[Circuit design data]
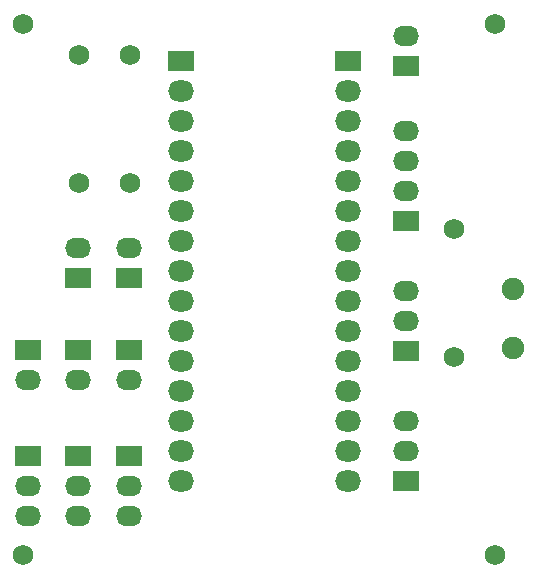
<source format=gbr>
G04*
G04 #@! TF.GenerationSoftware,Altium Limited,Altium Designer,25.8.1 (18)*
G04*
G04 Layer_Color=8388736*
%FSLAX25Y25*%
%MOIN*%
G70*
G04*
G04 #@! TF.SameCoordinates,8EC05070-4222-424C-B7D2-10FEA1704A48*
G04*
G04*
G04 #@! TF.FilePolarity,Negative*
G04*
G01*
G75*
%ADD12O,0.08674X0.07099*%
%ADD13R,0.08674X0.07099*%
%ADD14O,0.08674X0.06706*%
%ADD15R,0.08674X0.06706*%
%ADD16C,0.06800*%
%ADD17C,0.07493*%
D12*
X439000Y316000D02*
D03*
Y326000D02*
D03*
Y336000D02*
D03*
Y346000D02*
D03*
Y356000D02*
D03*
Y366000D02*
D03*
Y376000D02*
D03*
Y386000D02*
D03*
Y396000D02*
D03*
Y406000D02*
D03*
Y416000D02*
D03*
Y426000D02*
D03*
Y436000D02*
D03*
Y446000D02*
D03*
X383500Y316000D02*
D03*
Y326000D02*
D03*
Y336000D02*
D03*
Y346000D02*
D03*
Y356000D02*
D03*
Y366000D02*
D03*
Y376000D02*
D03*
Y386000D02*
D03*
Y396000D02*
D03*
Y406000D02*
D03*
Y416000D02*
D03*
Y426000D02*
D03*
Y436000D02*
D03*
Y446000D02*
D03*
D13*
X439000Y456000D02*
D03*
X383500D02*
D03*
D14*
X458500Y464500D02*
D03*
X332500Y304500D02*
D03*
Y314500D02*
D03*
X458500Y336000D02*
D03*
Y326000D02*
D03*
Y379333D02*
D03*
Y369333D02*
D03*
X348929Y304500D02*
D03*
Y314500D02*
D03*
X365929Y349823D02*
D03*
X348929D02*
D03*
X332500D02*
D03*
X365929Y393645D02*
D03*
X348929D02*
D03*
X458500Y412667D02*
D03*
Y422667D02*
D03*
Y432667D02*
D03*
X365929Y304500D02*
D03*
Y314500D02*
D03*
D15*
X458500Y454500D02*
D03*
X332500Y324500D02*
D03*
X458500Y316000D02*
D03*
Y359333D02*
D03*
X348929Y324500D02*
D03*
X365929Y359823D02*
D03*
X348929D02*
D03*
X332500D02*
D03*
X365929Y383645D02*
D03*
X348929D02*
D03*
X458500Y402667D02*
D03*
X365929Y324500D02*
D03*
D16*
X488189Y291339D02*
D03*
Y468504D02*
D03*
X330709Y291339D02*
D03*
Y468504D02*
D03*
X474528Y399859D02*
D03*
Y357340D02*
D03*
X366215Y457994D02*
D03*
Y415474D02*
D03*
X349215Y457994D02*
D03*
Y415474D02*
D03*
D17*
X494000Y360239D02*
D03*
Y379924D02*
D03*
M02*

</source>
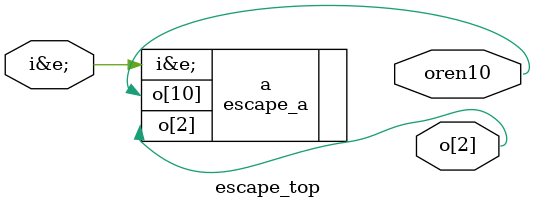
<source format=v>
module escape_top (/*AUTOARG*/
                   // Outputs
                   \oren10 , \o[2] ,
                   // Inputs
                   \i&e; 
                   );
   
   /*AUTOINPUT*/
   // Beginning of automatic inputs (from unused autoinst inputs)
   input \i&e; ;                        // To a of escape_a.v
   // End of automatics
   /*AUTOOUTPUT*/
   // Beginning of automatic outputs (from unused autoinst outputs)
   output \o[2] ;   // From a of escape_a.v
   output \oren10 ; // From a of escape_a.v
   // End of automatics
   
   /* escape_a AUTO_TEMPLATE(
    .\(.*o.*10.*\)              (\\oren10 ),
    ); */
   
   escape_a a (/*AUTOINST*/
               // Outputs
               .\o[10]                  (\oren10 ),              // Templated
               .\o[2]                   (\o[2] ),
               // Inputs
               .\i&e;                   (\i&e; ));
   
endmodule

</source>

_AIM OF THE TASK_: Answer only with the count of lines in the records that include the string "unused".

_ANSWER SECTION_: 2